Lato Europa. Secondo Philip Lane – capo economista della Bce e membro del comitato esecutivo, in un’intervista alla tv irlandese Rte – la Bce dovrà varare “diversi” rialzi di tassi d’interesse fra la fine dell’anno e l’inizio del prossimo, quando per l’economia dell’area euro sarà attesa una crescita piatta. Inoltre non si esclude una recessione “mite“.
“Il mercato è più preoccupato per la Fed e le altre banche centrali che spingono l’economia in recessione“, spiegava la scorsa settimana Karl Haeling di Lbbw Bank. Anche perchè il vangelo di Powell ormai è divulgato da chiunque, senza contraddittori. Mathias Cormann, segretario generale dell’Ocse, ha sostenuto che le principali banche centrali del mondo devono proseguire nel loro percorso di politiche monetarie aggressive per far fronte all’impennata dell’inflazione: “È necessaria una politica monetaria più restrittiva per ripristinare la fiducia delle famiglie e delle imprese“.
Ma è giusta questa teoria, questa marcia verso una recessione decisa da autorevoli dirigenti mondiali che per mesi hanno continuato a dire che il rialzo dei prezzi era temporaneo? La stretta della Fed sta imprimendo una rialzo inarrestabile al dollaro, che torna bene rifugio in una fase pessimista visti i problemi energetici soprattutto europei e la minaccia di guerra nucleare in Ucraina. Il super biglietto verde sta abbattendo record su record: sterlina ormai sulla parità, come negli anni ’70, euro sotto la parità, come 20 anni fa, yen e yuan ai minimi da fine anni ’90. Le banche centrali di Tokyo e Pechino non seguono le sorelle occidentali e mantengono i tassi bassi.

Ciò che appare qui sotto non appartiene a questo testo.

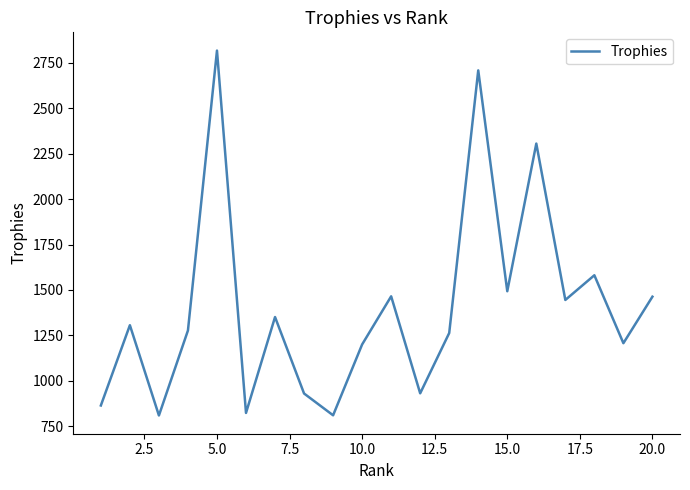

What is the smallest value displayed?

809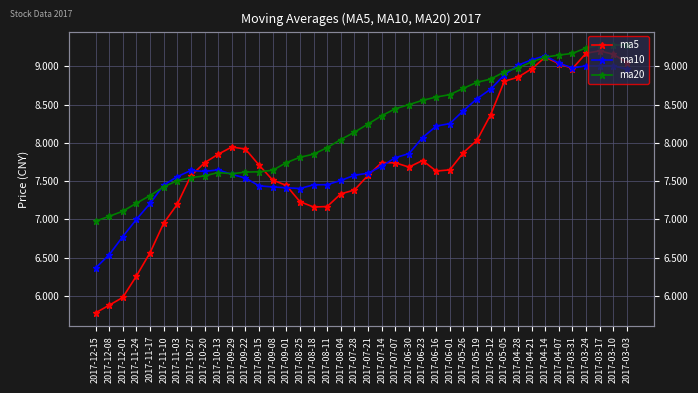

Is it true that ma5 equals 12.4 at 2017-07-14?

False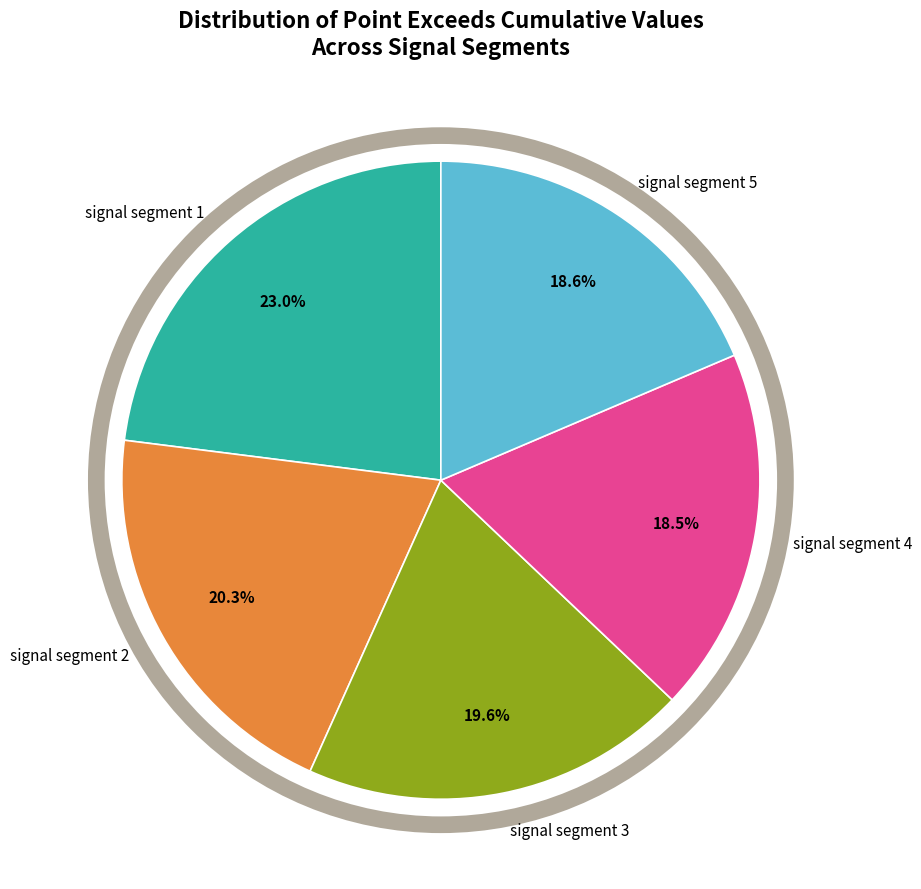

True or false: signal segment 5 accounts for 8% of the total.

False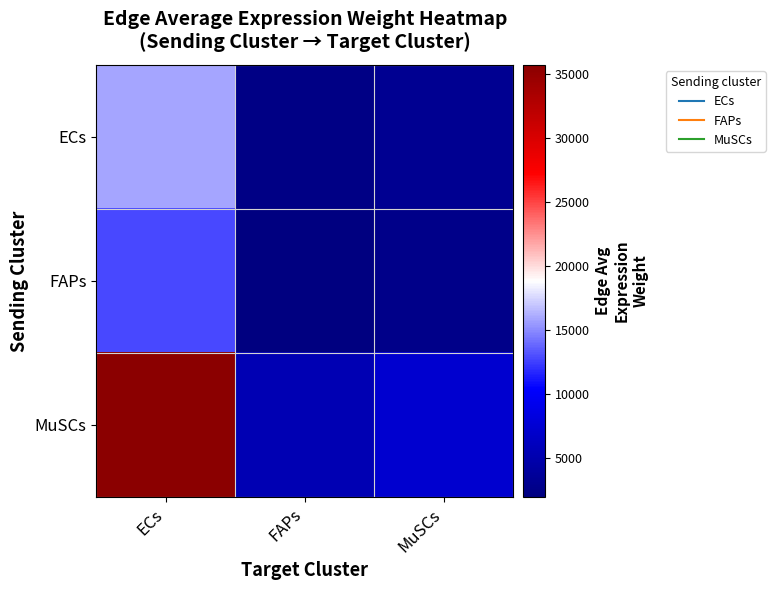

What is the maximum value shown in the chart?

35752.1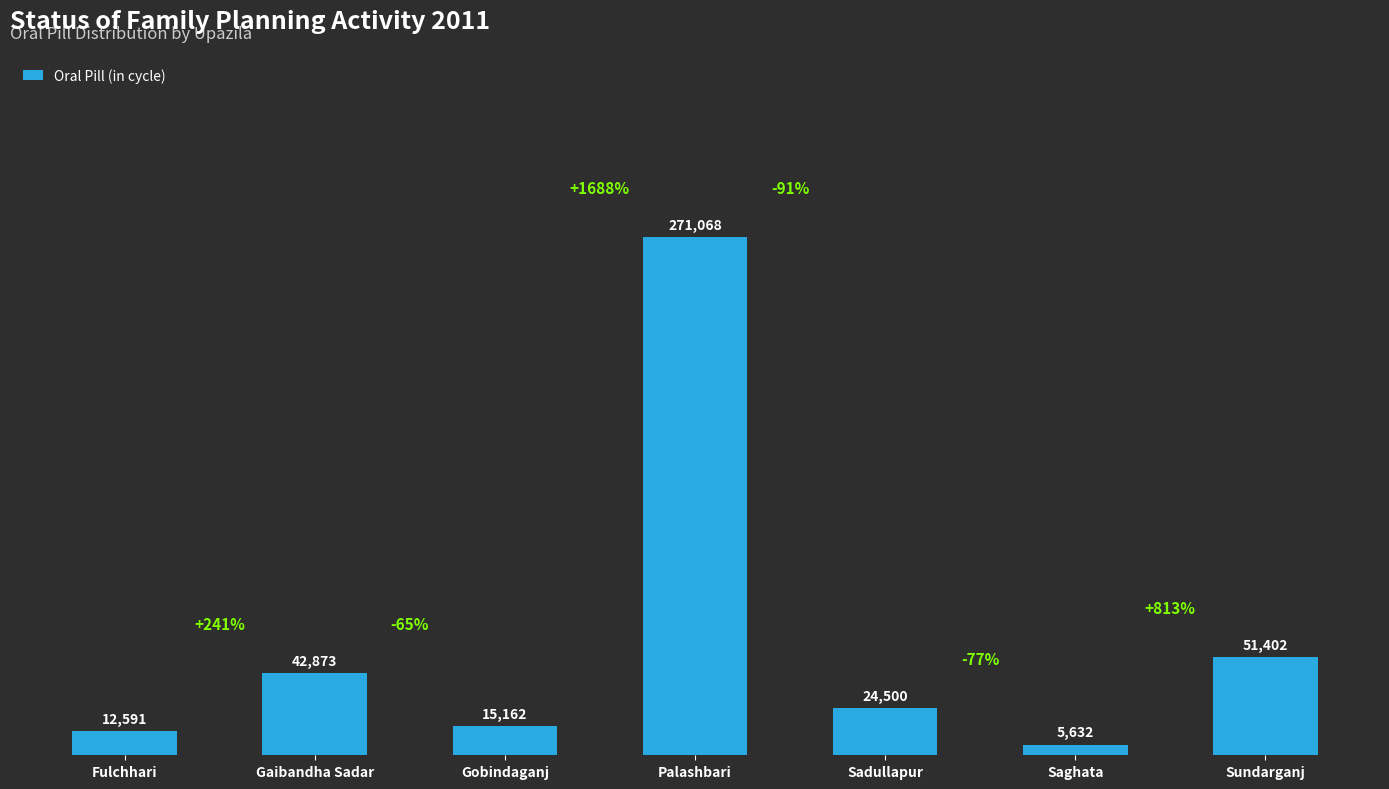

Which category has the highest value across all series?

Palashbari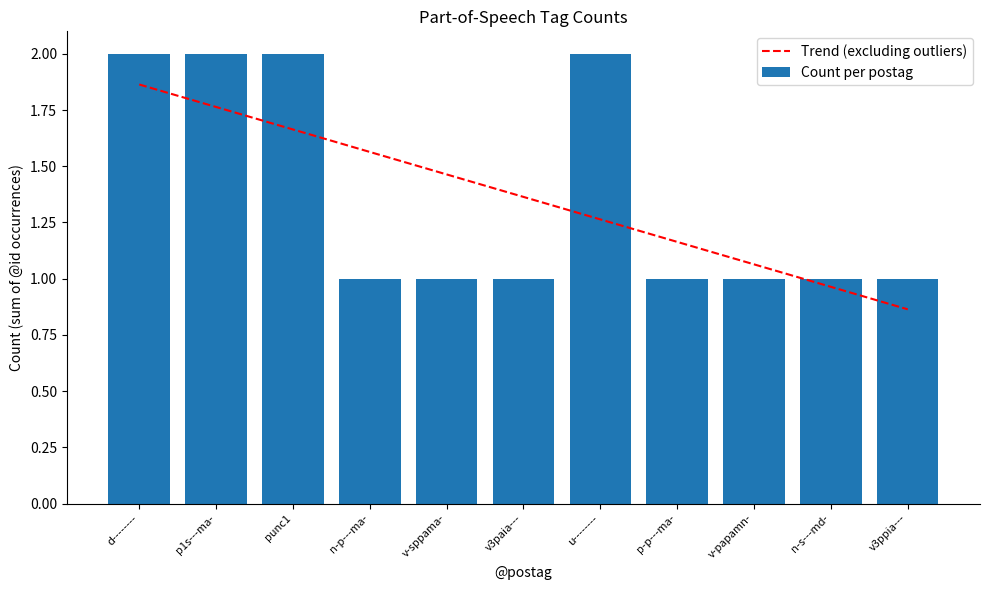

The Count per postag series shows 1.3 at punc1. True or false?

False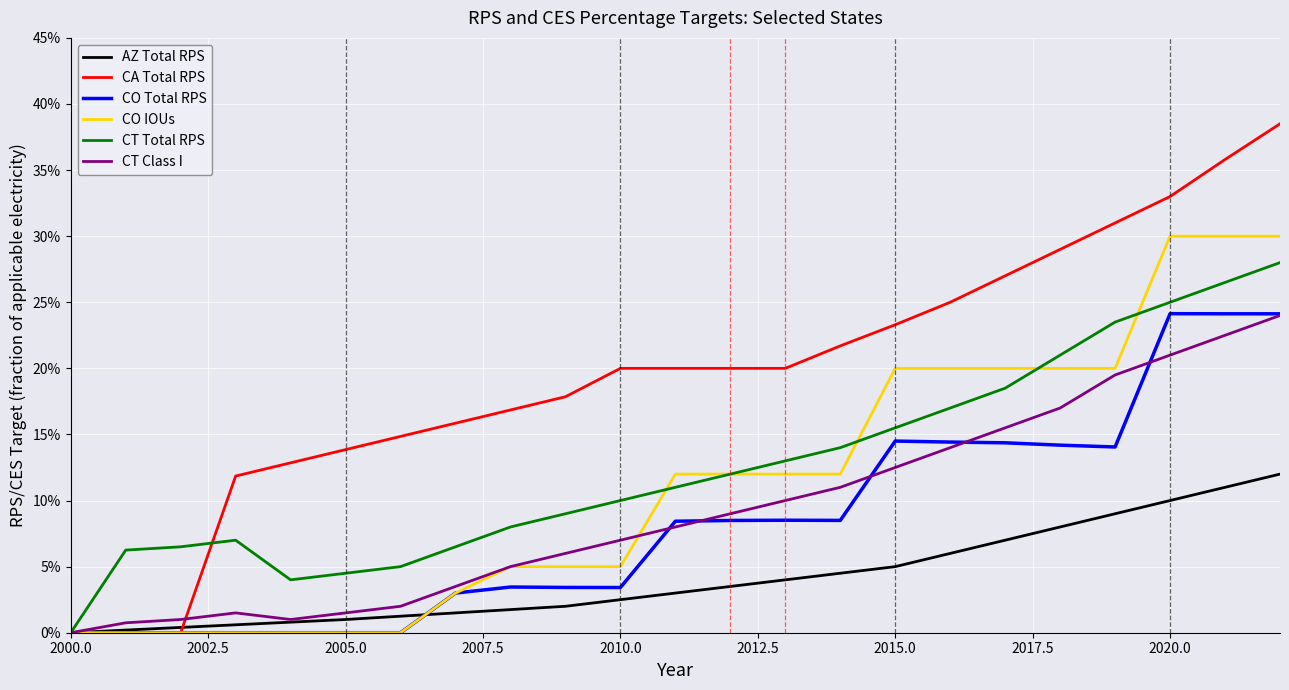

What is the average value of the CO IOUs series?

0.1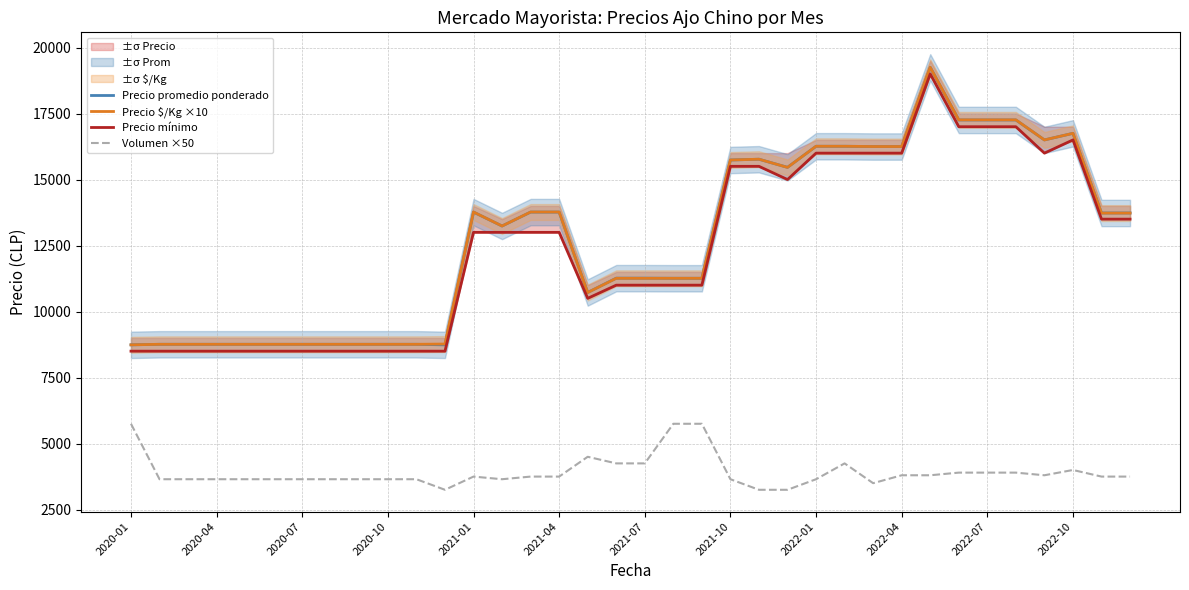

What is the value of the Precio mínimo point at the 3rd from the left?

8500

Di conseguenza le loro monete si svalutano, buona notizia per due Paesi trasformatori ed esportatori. Solo che se l’impoverimento è troppo accentuato, il rischio è che gli investimenti esteri in Giappone o in Cina lascino i rispettivi Paesi per spostarsi negli Usa, che col super dollaro può invece garantirsi importazioni più economiche, un aiutino contro l’inflazione e un potere d’acquisto superiore. Ecco perchè la Cina ha aumentato la richiesta di riserve obbligatorie delle banche, per sostenere un minimo lo yuan, mentre il governo nipponico ha addirittura comprato yen sul mercato.
La Fed fa il suo mestiere perché pensa agli americani, o almeno ci prova, sono le banche centrali soprattutto europee, Bce o Boe, che forse sbagliano a seguire la Fed. A parte il pericolo di una fuga di capitali e di aziende, c’è il grosso rischio di una stagflazione potente. In questo senso Steve Forbes, presidente di Forbes Media, lancia un Sos parlando con la Cnbc: “Oggi, sfortunatamente, non solo l’amministrazione Biden sta ponendo ostacoli per affrontare i problemi dal lato dell’offerta, ma anche la Federal Reserve e altre banche centrali pensano che sia necessario deprimere l’economia per far scendere l’inflazione”, ha affermato contestando l’idea che una recessione è l’unica soluzione per combattere l’inflazione. “Lo fanno alzando artificialmente i tassi di interesse. Quindi hanno meno persone impiegate… questa non è la vera cura. La vera cura – spiega Forbes – è stabilizzare la valuta. Non devi rendere le persone povere per vincere l’inflazione”. Anche perché, “con monete instabili, si ottengono investimenti a lungo termine meno produttivi, il che è decisivo per la crescita economica”.